Nancy Florida Jatuh Cinta pada Kebudayaan Jawa

Cinta gadis Amerika ini pada naskah-naskah Jawa Kuna, mampu membuatnya bekerja 18 jam sehari selama 2 tahun.

Hari itu Nancy sebenarnya masih mendapat cuti sakit dari dokter. “Kata dokter, paru-paru saya kotor kerena terkena debu buku,” ujarnya tersenyum tanpa terbesit sedikit pun. Tapi, seminggu tidak melihat pekerjaan, cukup membuat Nancy gelisah. Tanpa peduli nasihat dokter. Nancy pun mencoba “masuk kerja” hari itu. “Lagipula, saya sudah berjanji dengan seseorang yang akan menggarap naskah-naskah kuna tersebut, “begitu alasannya.

Tanggung jawab semacam itulah yang jarang ditemui. Selain itu, jasa-jasanya dalam melestarikan naskah-naskah kuna Jawa, memang patut dihargai. Sehingga tak heran jika kalangan Kraton Surakarta menganugrahinya bintang Sri Kedadyo kelas II bulan Mei lalu.

Buku-buku tua dan berdebu dalam ruangan perpustakaan pengap mengakibatkan paru-paru nancy kotor.

Kerja seperti Nancy memang memerlukan tanggung jawab dan kecintaan besar. Selama dua tahun belakangan ini, Nancy menggumuli naskah-naskah Jawa kuna, menelitinya halaman demi halaman, membaca, mencatat, menyusunnya menurut klasifikasinya atau kronologinya, membuat katalognya, dan merekam naskah-naskah tersebut ke dalam film mikro. Setidaknya jumlah 4000 judul buku atau sekitar 700.000 halaman naskah yang ditelitinya.

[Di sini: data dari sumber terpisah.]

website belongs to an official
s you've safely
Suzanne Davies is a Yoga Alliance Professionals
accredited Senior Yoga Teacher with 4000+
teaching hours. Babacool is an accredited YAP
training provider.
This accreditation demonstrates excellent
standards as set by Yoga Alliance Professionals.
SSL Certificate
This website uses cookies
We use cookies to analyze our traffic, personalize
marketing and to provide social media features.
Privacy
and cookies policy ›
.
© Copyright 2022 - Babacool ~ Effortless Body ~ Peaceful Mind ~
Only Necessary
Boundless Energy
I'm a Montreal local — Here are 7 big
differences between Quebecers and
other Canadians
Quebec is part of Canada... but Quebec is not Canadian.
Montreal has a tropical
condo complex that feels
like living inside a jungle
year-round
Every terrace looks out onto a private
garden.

Tak jarang ia harus memebenahi sedikit-sedikit naskah kuna tersebut di sana-sini, agar bisa dibaca. Padahal, tulisan-tulisan tersebut berhuruf Jawa, huruf yang kini semakin jarang diminati oleh anak-anak muda kita karena dianggap ruwet dan tidak komersial, Nancy sendiri belum lama belajar huruf tersebut tanpa bimbingan orang lain. “Saya belajar sendiri dari buku Sekolah Dasar; honocoroco, “ begitu diakuinya. Tentu saja dimulai dengan mengeja-eja kalimat-kalimat yang dibacanya, sambal digabungkan dengan pengetahuan bahasa Jawa yang lebih dahulu telah dikuasinya.

“Saya belajar sendiri dari buku Sekolah Dasar; honocoroco, “ begitu diakuinya. Tentu saja dimulai dengan mengeja-eja kalimat-kalimat yang dibacanya, sambal digabungkan dengan pengetahuan bahasa Jawa yang lebih dahulu telah dikuasinya.

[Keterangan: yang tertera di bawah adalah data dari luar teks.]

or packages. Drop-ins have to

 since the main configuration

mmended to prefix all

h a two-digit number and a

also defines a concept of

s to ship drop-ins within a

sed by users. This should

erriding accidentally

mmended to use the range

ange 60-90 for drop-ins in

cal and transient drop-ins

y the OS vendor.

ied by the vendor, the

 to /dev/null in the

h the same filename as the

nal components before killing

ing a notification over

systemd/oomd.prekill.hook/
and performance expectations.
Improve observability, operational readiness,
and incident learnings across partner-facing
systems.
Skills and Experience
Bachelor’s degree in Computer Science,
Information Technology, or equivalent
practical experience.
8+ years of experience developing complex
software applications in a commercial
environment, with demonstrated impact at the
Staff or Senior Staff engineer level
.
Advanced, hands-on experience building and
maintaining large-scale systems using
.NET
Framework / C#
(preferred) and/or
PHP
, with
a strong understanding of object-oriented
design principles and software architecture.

Dengan segala kerepotannya itu, Nancy masih bersemangat untuk berkerja dalam tempo tinggi dan waktu panjang. “Setiap harinya saya harus mengerjakan seribu sampai seribu lima ratus halaman serat-serat tersebut.” Dan jam kerjanya dimulai sejak pukul tiga dini hari, “Dengan istirahat dua kali untuk makan.”

Oleh karena itu, tempat kerjanya bukan saja di Perpustakaan Kraton Surakarta, Perpustakaan Mangkunegaran, atau Perpustakaan Radya Pustaka saja, tapi juga di tempat tinggalnya. Sore hari, ketika karyawan musium telah pulang, Nancy melanjutkan kerjanya di rumah, di tempat kerjanya yang khas duduk di lantai, beralasan tikar dengan meja kecil dan proyektor di hadapannya. “Saya senang lesehan begini,” katanya sambil memperlihatkan tempat kerjanya. Kelihatannya memang lebih santai.

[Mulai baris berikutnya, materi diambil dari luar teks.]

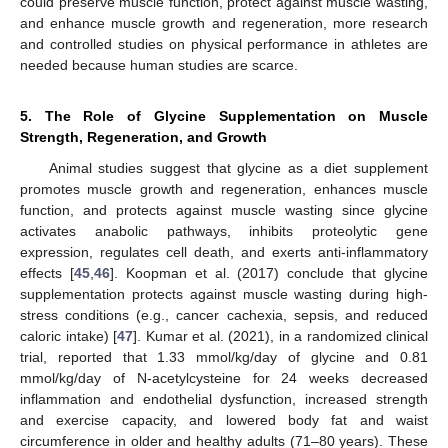
could preserve muscle function, protect against muscle wasting,
and enhance muscle growth and regeneration, more research
and controlled studies on physical performance in athletes are
needed because human studies are scarce.
5. The Role of Glycine Supplementation on Muscle
Strength, Regeneration, and Growth
Animal studies suggest that glycine as a diet supplement
promotes muscle growth and regeneration, enhances muscle
function, and protects against muscle wasting since glycine
activates anabolic pathways, inhibits proteolytic gene
expression, regulates cell death, and exerts anti-inflammatory
effects [
45
,
46
]. Koopman et al. (2017) conclude that glycine
supplementation protects against muscle wasting during high-
stress conditions (e.g., cancer cachexia, sepsis, and reduced
caloric intake) [
47
]. Kumar et al. (2021), in a randomized clinical
trial, reported that 1.33 mmol/kg/day of glycine and 0.81
mmol/kg/day of N-acetylcysteine for 24 weeks decreased
inflammation and endothelial dysfunction, increased strength
and exercise capacity, and lowered body fat and waist
circumference in older and healthy adults (71–80 years). These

Tapi tak semua tempat kerjanya bisa membuatnya santai. Di Perpustakaan Mangkunegara misalnya, ia harus membenahi buku-buku tua dan berdebu yang terletak di dalam ruangan perpustakaan yang pengap. Tak heran jika paru-paru Nancy kotor karena itu.

Dalam keadaan masih buruk inilah, ia menyelamatkan untuk datang juga ke tempat yang pengap itu untuk mengawasi dan memberikan pengarahan dalam pelestarian naskah-naskah kuno di tempat itu. Meskipun Ketika sampai di sana ia agak kecewa, tak seorang pun kerabat kerjanya di tempat itu yang terlihat. Hanya beberapa petugas perpustakaan yang menegurnya, “lho, ngendikane mbak Nancy gerah?” (lho, ngendikane mbak Nancy sakit?) Dengan senyum-senyum Nancy hanya menjawab pendek, “Inggih, pak.” Ia membuka-buka beberapa naskah sebentar, kemudian segara kembali ke perpustakaan Kraton Surakarta, melanjutkan pekerjaanya. Memberi pengarahan dan kadang-kdang mengerjakan sendiri proyek pelestarian naskah kuno tersebut. “Proyek pembuatan film mikro dari naskah-naskah ini memang sudah selesai. Sekarang kami mulai menggarap pengawetan dan perbaikan naskah ini.”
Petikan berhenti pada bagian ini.